Still, if AP customers were annoyed by the books (and I can
imagine idly picking up the Nin, in particular, and being surprised
and embarrassed) then I don't think AP is required to keep offering
them for sale. I can't see what would be gained for Literature by
desiring everyone to be nonchalant about Lolita. It is a pretty
confronting book.
22 Oct 09 at 9:45
I do agree with you, Laura, about AP's right to respond to market forces - what interests me is their sense, when they placed the order, that Penguin classics would be all nice and lovely for their family audiences. As you say, no understanding of books as books.
...22 Oct 09 at 10:00
I agree that AP should probably have thought about this more thoroughly beforehand, but I don't think this move was just a response to market forces. AP appear to have sent back the books because of their content, not because they had boxes of unsold books taking up space their storeroom.
I agree that these books are confronting, but I think we benefit from being confronted every now and again. If AP customers don't want to read Lolita & co, then couldn't they simply put it back and let those who might be interested browse?

[Records excerpted from a collection]

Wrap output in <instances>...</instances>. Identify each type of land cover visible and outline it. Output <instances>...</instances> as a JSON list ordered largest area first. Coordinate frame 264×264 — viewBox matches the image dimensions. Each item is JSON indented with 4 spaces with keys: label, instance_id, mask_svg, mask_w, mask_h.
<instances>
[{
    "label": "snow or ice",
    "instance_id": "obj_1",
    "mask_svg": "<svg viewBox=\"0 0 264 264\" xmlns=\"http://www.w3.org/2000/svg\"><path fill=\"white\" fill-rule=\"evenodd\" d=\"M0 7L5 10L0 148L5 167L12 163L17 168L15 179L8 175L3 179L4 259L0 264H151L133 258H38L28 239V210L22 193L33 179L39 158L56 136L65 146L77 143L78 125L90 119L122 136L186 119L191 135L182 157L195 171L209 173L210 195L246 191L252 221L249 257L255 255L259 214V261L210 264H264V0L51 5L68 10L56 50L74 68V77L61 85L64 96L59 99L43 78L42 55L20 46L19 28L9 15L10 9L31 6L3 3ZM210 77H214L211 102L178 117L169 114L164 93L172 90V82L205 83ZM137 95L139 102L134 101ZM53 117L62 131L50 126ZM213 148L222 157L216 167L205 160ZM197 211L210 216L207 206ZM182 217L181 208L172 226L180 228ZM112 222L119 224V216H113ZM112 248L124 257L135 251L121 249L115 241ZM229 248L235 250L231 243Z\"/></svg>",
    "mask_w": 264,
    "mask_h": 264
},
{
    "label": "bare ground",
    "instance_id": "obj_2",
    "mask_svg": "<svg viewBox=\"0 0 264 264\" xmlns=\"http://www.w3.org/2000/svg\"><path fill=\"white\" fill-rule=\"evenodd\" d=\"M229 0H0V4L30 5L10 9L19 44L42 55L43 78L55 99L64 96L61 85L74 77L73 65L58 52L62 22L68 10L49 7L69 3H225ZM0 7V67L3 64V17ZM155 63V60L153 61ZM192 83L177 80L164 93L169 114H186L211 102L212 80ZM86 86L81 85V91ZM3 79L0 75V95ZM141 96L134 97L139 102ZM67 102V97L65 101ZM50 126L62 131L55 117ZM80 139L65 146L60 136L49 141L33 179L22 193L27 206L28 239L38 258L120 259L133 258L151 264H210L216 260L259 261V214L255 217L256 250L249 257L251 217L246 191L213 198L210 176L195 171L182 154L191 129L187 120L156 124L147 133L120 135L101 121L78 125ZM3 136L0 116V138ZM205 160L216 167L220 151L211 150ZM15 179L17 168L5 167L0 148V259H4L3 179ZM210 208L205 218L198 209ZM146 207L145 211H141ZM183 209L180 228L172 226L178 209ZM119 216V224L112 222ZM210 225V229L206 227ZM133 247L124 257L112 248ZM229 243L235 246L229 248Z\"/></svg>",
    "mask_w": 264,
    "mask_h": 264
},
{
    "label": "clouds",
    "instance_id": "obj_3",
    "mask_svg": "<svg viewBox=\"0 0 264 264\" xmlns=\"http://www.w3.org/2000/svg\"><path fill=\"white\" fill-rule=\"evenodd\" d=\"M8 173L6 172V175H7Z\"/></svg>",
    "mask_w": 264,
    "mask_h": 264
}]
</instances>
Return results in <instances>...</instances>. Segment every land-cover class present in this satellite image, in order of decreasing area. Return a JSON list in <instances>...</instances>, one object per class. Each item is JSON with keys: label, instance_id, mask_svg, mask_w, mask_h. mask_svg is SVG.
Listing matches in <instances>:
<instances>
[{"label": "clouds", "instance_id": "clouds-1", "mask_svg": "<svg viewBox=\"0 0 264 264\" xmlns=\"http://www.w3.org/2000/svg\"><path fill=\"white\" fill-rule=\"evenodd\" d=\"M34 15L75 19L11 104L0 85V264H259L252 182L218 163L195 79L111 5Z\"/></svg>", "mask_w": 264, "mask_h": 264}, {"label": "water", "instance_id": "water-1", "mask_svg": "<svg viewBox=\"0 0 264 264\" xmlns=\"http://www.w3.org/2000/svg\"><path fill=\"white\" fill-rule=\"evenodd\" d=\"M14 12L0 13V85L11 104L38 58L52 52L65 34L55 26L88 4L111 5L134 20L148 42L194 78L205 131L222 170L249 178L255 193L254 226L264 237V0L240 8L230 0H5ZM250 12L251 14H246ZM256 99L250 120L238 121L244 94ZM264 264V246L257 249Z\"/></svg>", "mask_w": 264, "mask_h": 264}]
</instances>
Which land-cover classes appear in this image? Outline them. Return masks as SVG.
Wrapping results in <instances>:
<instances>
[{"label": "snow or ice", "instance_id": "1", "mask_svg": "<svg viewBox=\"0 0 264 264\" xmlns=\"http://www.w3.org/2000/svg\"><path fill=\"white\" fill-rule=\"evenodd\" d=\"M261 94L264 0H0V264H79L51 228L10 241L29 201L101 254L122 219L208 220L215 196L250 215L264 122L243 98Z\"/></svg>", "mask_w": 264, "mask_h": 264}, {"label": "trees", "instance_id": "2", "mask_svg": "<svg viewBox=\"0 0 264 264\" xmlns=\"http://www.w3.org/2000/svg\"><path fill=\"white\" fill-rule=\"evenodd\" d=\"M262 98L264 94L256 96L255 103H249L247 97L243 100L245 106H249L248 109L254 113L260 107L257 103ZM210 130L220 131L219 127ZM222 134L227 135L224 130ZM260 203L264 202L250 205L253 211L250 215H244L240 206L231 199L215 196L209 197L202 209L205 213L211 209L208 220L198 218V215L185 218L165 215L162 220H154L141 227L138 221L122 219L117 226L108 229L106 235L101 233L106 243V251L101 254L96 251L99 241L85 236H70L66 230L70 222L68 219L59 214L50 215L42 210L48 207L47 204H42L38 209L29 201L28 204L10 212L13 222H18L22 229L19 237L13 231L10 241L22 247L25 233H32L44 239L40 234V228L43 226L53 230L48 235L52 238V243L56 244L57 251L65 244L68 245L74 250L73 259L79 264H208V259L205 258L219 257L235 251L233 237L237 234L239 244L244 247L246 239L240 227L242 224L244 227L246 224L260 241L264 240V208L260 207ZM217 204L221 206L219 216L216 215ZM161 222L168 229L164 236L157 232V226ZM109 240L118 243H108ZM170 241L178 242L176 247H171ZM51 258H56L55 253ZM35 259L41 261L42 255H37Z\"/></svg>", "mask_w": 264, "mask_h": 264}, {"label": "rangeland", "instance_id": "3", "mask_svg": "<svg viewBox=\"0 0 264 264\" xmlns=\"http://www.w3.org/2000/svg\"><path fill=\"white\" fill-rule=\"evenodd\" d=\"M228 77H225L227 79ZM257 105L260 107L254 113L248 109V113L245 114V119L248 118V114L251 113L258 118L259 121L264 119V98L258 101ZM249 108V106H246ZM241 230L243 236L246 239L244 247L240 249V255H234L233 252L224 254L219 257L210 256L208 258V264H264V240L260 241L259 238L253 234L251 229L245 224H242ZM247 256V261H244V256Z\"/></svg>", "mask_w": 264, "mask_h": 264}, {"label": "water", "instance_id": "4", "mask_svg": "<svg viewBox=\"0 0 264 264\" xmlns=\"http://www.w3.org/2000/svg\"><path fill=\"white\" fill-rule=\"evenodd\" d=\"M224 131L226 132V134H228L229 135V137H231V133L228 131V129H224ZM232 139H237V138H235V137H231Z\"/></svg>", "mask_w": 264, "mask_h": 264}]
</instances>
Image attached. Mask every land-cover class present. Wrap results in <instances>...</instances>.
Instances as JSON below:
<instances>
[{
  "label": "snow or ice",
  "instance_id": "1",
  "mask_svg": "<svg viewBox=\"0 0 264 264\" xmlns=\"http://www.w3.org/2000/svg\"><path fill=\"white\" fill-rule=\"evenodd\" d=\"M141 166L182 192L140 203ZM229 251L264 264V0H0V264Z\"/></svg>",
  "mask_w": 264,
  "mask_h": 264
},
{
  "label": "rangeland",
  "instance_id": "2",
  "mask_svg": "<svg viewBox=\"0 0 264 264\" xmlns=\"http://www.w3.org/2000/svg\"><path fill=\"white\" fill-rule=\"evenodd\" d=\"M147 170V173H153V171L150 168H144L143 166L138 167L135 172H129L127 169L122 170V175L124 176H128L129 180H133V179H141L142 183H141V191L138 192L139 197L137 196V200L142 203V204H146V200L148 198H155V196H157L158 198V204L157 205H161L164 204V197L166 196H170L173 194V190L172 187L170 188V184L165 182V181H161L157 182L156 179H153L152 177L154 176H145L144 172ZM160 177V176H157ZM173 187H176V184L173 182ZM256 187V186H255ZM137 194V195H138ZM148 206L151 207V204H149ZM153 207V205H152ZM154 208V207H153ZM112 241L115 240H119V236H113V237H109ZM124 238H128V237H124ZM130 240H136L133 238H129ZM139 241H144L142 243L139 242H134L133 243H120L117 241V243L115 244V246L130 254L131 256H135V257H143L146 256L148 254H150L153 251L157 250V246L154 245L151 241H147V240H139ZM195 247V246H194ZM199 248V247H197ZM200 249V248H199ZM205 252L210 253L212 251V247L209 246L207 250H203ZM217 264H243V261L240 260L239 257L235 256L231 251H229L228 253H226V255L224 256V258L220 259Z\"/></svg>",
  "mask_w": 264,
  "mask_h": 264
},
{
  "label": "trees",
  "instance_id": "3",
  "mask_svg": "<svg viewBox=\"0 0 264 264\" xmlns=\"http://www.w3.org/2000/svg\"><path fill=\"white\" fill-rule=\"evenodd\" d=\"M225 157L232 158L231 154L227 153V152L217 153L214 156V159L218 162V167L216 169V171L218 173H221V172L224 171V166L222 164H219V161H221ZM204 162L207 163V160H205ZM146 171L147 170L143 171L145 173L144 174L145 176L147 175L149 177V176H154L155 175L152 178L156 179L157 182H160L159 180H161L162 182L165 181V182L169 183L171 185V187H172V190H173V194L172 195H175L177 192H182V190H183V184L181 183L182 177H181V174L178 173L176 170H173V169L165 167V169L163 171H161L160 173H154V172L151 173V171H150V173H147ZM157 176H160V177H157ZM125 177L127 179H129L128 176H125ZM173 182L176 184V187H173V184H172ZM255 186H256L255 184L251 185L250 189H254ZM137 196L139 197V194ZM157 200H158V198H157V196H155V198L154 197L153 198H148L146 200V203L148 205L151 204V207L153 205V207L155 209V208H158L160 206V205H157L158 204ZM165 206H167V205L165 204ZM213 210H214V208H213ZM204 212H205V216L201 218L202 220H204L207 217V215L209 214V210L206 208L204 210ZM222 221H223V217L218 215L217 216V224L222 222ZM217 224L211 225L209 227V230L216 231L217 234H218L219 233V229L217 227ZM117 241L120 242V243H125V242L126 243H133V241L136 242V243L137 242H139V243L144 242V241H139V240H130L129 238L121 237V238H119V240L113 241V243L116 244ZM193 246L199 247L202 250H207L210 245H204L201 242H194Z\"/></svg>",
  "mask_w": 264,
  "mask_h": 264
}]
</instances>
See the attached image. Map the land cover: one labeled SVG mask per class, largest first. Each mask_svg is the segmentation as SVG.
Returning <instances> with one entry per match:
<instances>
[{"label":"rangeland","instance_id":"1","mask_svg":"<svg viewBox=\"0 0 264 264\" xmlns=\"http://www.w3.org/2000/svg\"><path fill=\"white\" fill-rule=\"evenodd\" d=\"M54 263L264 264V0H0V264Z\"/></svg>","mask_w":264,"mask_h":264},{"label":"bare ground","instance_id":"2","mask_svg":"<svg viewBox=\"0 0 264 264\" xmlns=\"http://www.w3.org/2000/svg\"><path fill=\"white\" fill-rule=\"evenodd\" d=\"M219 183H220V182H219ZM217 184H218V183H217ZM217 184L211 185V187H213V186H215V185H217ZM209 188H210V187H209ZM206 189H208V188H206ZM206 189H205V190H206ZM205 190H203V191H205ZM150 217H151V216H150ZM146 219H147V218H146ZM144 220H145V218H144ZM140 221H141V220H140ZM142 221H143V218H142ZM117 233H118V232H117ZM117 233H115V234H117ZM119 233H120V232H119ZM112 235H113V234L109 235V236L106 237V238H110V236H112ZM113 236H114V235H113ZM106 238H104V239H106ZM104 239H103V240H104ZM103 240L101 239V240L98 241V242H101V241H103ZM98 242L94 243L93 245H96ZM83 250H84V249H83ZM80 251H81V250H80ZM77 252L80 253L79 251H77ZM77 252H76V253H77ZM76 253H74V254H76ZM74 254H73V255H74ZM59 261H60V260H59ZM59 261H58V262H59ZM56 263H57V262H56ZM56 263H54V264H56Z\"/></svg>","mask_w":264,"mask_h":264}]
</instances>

*Directions*: For each statement, answer yes or no according to the comment thread about AP returning the books, and quote the words from the thread that decide it. (a) One commenter holds that AP must keep offering the books for sale. (b) A commenter suggests AP returned the books because of their content. (c) Lolita is called a confronting book.

*Output of the exercise*:
(a) No: "I don't think AP is required to keep offering them for sale."
(b) Yes: "AP appear to have sent back the books because of their content"
(c) Yes: "It is a pretty confronting book."